Posted: Sun 21st Jan 2024

Rhondda Cynon Taf Council Considers 4.9% Council Tax Rise to Address £26m Budget Gap /

A council tax rise of just under 5% is being considered as Rhondda Cynon Taf (RCT) council makes plans to deal with a budget gap of almost £26m for next year.
The authority has set out its draft budget proposals for 2024/25 including the proposed 4.9% council tax hike, which it said would bring in just over £1m extra.
The proposals say that after absorbing non-pay inflationary costs, as all other council services need to, schools would have to contribute to balancing the overall budget gap through a 1.3% cut (£3.4m).
The proposals say schools will be allocated funding next year to cover their pay pressures and the council will provide a further £1m base budget toward non-pay costs.
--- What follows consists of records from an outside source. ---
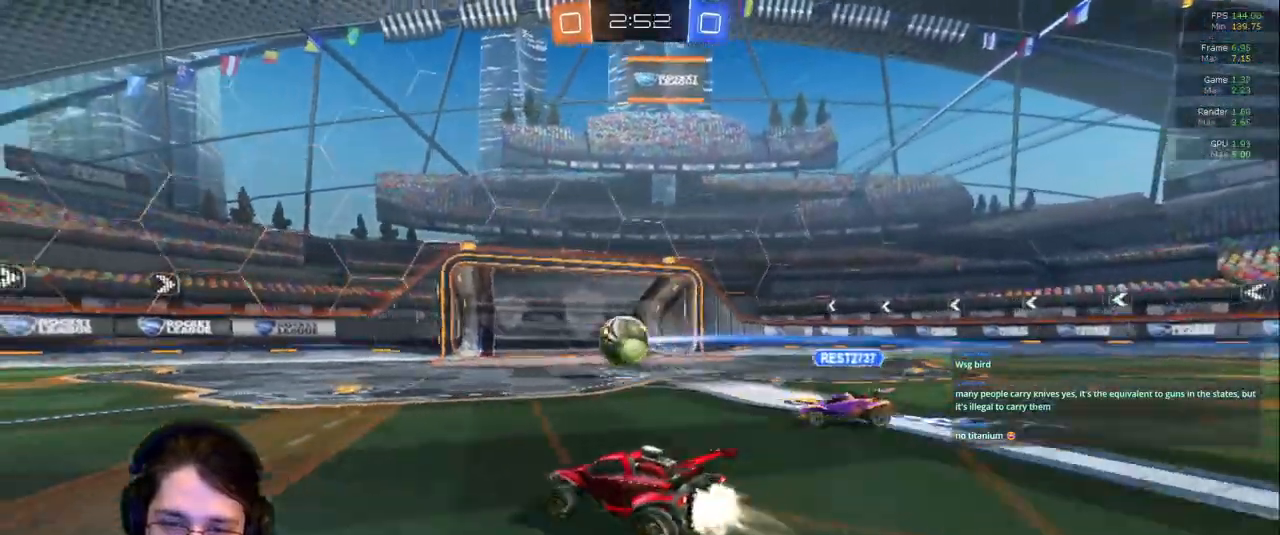
{"buttons": [], "left_stick": "center", "right_stick": "center", "events": []}
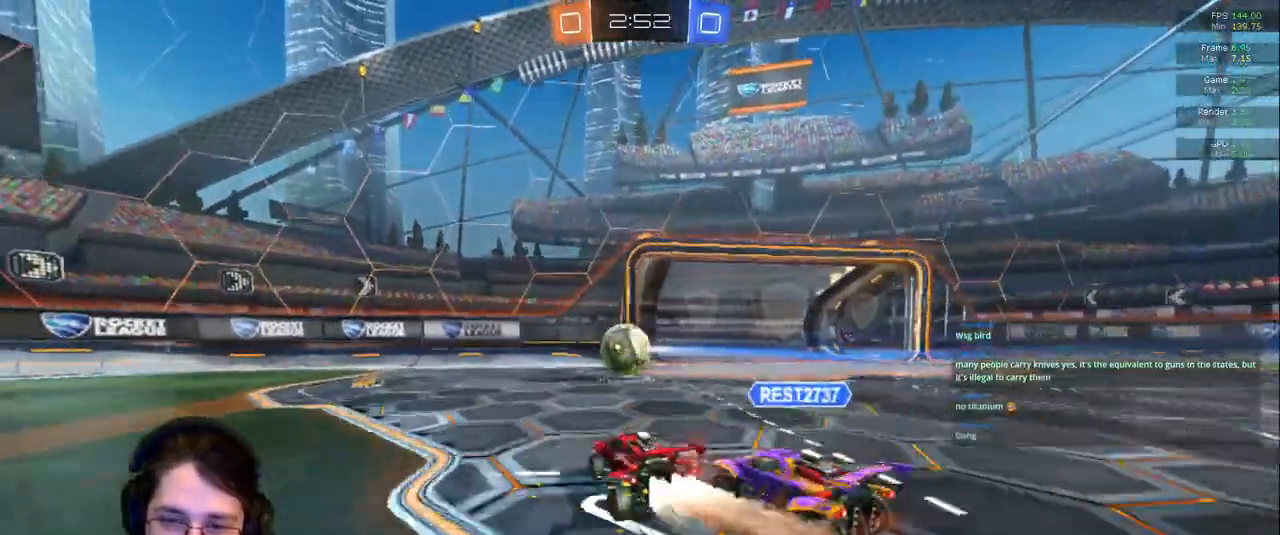
{"buttons": [], "left_stick": "left", "right_stick": "center", "events": [[333, "left_stick", "left"]]}
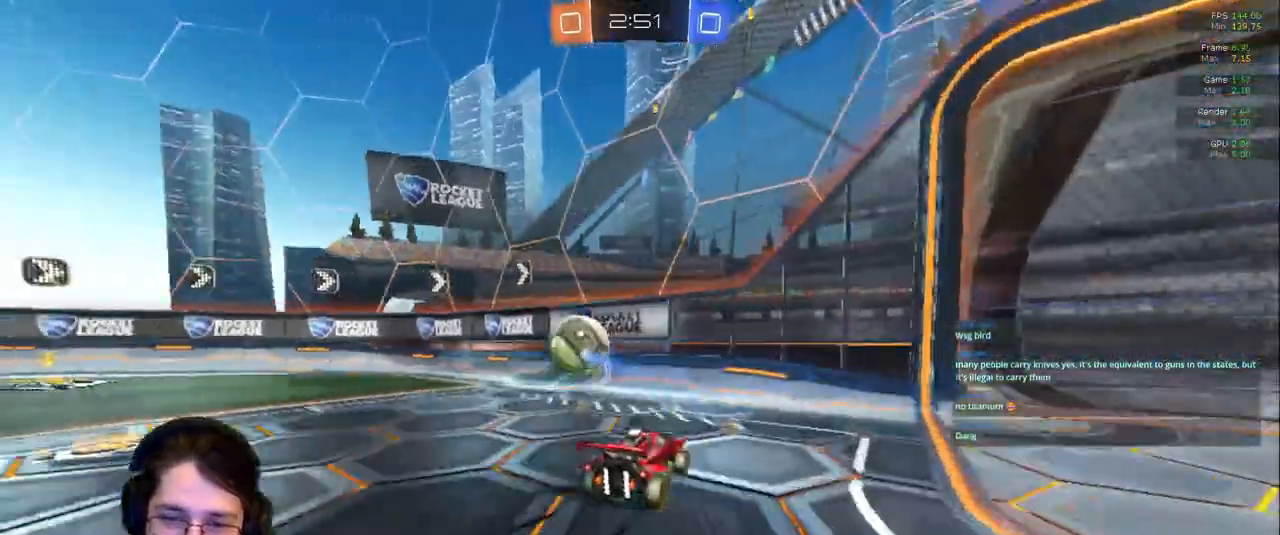
{"buttons": [], "left_stick": "left", "right_stick": "center", "events": [[83, "TRIANGLE", "down"], [167, "TRIANGLE", "up"], [433, "R1", "down"], [483, "R1", "up"]]}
The council says this will see the schools budget increase by £11.9m for next year, or 6.4%.
The council says the Welsh Government has not provided additional funding for the costs of increased teacher pay awards for the current year but costs associated with teachers’ pensions are still expected to be covered by the UK Government.
In the provisional Welsh Government settlement announced last month, RCT received a 2.8% increased in funding with its general capital funding reduced by £58,000 to £13.82m.
The Welsh Government also said the social care workforce grant is set to reduce from £45m to £35m across Wales –  a reduction of £815,000 for RCT.
The total revenue support grant and non-domestic rates funding for the council next year is expected to be £484.1m.
This left the council with a budget gap of £36.6m but with already agreed cuts totalling £10.7m to things like learning disability, supported living and day services, this gap was reduced to £25.9m.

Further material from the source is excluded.